I define X=(pi/2).*sin(theta).*cos(phi) and Y=(pi/2).*sin(theta).*sin(phi); and theta=[0 pi/2]; phi=[0 2*pi].
So, I have started
syms X Y theta phi
theta=linspace(0,pi/2);
phi=linspace(0,2*pi);
X=(pi/2).*sin(theta).*cos(phi);
Y=(pi/2).*sin(theta).*sin(phi);
func1=(sinc(X/pi).*sinc(Y/pi)).^2;
func2={(sin(theta))^2}+{cos(theta)cos(phi)}^2;
func=func1*func2;
func3=sin(theta);
Function1=vpa(int(func,0,2*pi),5)*vpa(int(func3,0,pi/2),5)

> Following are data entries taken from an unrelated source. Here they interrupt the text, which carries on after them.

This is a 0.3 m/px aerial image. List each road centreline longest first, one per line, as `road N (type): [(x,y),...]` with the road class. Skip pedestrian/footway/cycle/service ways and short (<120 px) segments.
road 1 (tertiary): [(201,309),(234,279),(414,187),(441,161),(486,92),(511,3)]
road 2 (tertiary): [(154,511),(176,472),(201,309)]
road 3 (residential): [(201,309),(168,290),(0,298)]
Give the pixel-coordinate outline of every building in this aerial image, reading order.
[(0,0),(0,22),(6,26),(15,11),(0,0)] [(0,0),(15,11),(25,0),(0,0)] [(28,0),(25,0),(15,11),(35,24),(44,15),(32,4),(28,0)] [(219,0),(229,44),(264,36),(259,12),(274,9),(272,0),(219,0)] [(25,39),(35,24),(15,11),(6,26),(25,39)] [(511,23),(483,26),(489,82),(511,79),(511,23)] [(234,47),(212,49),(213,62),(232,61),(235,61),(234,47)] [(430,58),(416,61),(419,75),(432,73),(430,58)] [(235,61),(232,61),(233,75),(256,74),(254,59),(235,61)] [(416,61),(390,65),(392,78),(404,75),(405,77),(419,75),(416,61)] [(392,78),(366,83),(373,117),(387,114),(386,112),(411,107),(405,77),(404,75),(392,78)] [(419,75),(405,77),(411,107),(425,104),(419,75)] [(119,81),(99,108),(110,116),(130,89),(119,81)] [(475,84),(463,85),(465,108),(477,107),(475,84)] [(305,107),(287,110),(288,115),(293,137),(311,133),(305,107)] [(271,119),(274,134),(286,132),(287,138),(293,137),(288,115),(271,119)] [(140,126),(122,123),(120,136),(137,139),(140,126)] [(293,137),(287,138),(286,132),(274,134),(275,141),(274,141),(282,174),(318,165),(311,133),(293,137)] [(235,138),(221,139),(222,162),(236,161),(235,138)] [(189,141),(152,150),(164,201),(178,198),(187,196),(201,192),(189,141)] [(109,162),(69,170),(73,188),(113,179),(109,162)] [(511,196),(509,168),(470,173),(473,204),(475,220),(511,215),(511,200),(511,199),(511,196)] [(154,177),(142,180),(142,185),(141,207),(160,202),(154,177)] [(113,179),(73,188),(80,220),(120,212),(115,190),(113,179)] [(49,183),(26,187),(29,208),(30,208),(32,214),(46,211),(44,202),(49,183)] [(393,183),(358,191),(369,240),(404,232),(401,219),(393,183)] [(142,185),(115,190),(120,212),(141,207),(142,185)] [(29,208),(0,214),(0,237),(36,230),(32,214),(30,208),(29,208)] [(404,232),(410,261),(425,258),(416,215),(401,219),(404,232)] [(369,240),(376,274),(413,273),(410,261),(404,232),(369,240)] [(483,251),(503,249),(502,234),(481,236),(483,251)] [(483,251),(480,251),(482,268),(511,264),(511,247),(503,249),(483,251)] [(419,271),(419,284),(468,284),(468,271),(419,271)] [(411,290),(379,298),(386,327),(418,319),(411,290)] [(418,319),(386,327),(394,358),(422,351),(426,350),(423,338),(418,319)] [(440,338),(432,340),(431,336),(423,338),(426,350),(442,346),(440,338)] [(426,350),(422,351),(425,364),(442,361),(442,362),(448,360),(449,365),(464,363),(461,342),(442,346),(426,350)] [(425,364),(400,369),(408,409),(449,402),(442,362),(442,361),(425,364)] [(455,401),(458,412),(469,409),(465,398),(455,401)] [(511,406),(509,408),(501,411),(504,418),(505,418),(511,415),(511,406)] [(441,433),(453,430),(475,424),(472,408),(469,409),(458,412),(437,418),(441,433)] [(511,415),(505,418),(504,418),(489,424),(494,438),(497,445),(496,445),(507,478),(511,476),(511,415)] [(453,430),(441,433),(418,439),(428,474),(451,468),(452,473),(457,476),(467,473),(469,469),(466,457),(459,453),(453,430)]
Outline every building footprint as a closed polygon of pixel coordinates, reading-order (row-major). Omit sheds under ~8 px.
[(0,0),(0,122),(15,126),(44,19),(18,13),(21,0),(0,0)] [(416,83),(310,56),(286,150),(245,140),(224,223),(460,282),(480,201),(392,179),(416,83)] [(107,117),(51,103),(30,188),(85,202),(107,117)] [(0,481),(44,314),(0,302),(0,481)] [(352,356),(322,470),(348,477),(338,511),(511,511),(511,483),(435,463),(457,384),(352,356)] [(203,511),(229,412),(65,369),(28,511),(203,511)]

But I have also tried to rewrite
syms X Y theta phi
X=(pi/2).*sin(theta).*cos(phi);
Y=(pi/2).*sin(theta).*sin(phi);
Function1=@(theta,phi) ((sinc(X/pi).*sinc(Y/pi))^2 *((sin(phi))^2+(cos(theta)*cos(phi))^2))*(sin(theta));
E=integral2(Function1,0,pi/2,0,2*pi)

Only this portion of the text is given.